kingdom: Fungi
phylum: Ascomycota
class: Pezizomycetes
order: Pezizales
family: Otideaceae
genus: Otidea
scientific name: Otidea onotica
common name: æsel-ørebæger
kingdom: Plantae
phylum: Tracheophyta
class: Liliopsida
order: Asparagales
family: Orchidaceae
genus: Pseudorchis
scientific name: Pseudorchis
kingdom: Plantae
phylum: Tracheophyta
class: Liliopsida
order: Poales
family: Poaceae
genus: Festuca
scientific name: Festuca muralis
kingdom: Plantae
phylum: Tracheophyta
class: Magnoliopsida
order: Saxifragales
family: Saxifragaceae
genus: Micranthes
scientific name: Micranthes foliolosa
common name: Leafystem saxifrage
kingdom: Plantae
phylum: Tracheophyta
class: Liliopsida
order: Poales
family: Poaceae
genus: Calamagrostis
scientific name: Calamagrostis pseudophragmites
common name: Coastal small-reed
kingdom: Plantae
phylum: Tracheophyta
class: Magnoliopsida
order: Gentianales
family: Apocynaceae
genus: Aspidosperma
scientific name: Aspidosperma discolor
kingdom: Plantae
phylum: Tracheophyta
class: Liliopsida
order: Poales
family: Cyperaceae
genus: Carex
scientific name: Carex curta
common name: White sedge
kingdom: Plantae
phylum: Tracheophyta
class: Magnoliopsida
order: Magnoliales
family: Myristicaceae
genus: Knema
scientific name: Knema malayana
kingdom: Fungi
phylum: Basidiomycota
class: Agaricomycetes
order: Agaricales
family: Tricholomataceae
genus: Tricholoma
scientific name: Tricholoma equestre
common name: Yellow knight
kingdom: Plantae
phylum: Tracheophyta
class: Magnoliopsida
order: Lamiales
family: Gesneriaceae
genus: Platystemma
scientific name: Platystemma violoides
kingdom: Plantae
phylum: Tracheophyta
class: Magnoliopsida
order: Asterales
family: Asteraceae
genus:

□ □ □

Rewrite the data above, replacing every "common name" with "vernacular name" and leaving everything else unchanged.

### The result
kingdom: Fungi
phylum: Ascomycota
class: Pezizomycetes
order: Pezizales
family: Otideaceae
genus: Otidea
scientific name: Otidea onotica
vernacular name: æsel-ørebæger
kingdom: Plantae
phylum: Tracheophyta
class: Liliopsida
order: Asparagales
family: Orchidaceae
genus: Pseudorchis
scientific name: Pseudorchis
kingdom: Plantae
phylum: Tracheophyta
class: Liliopsida
order: Poales
family: Poaceae
genus: Festuca
scientific name: Festuca muralis
kingdom: Plantae
phylum: Tracheophyta
class: Magnoliopsida
order: Saxifragales
family: Saxifragaceae
genus: Micranthes
scientific name: Micranthes foliolosa
vernacular name: Leafystem saxifrage
kingdom: Plantae
phylum: Tracheophyta
class: Liliopsida
order: Poales
family: Poaceae
genus: Calamagrostis
scientific name: Calamagrostis pseudophragmites
vernacular name: Coastal small-reed
kingdom: Plantae
phylum: Tracheophyta
class: Magnoliopsida
order: Gentianales
family: Apocynaceae
genus: Aspidosperma
scientific name: Aspidosperma discolor
kingdom: Plantae
phylum: Tracheophyta
class: Liliopsida
order: Poales
family: Cyperaceae
genus: Carex
scientific name: Carex curta
vernacular name: White sedge
kingdom: Plantae
phylum: Tracheophyta
class: Magnoliopsida
order: Magnoliales
family: Myristicaceae
genus: Knema
scientific name: Knema malayana
kingdom: Fungi
phylum: Basidiomycota
class: Agaricomycetes
order: Agaricales
family: Tricholomataceae
genus: Tricholoma
scientific name: Tricholoma equestre
vernacular name: Yellow knight
kingdom: Plantae
phylum: Tracheophyta
class: Magnoliopsida
order: Lamiales
family: Gesneriaceae
genus: Platystemma
scientific name: Platystemma violoides
kingdom: Plantae
phylum: Tracheophyta
class: Magnoliopsida
order: Asterales
family: Asteraceae
genus:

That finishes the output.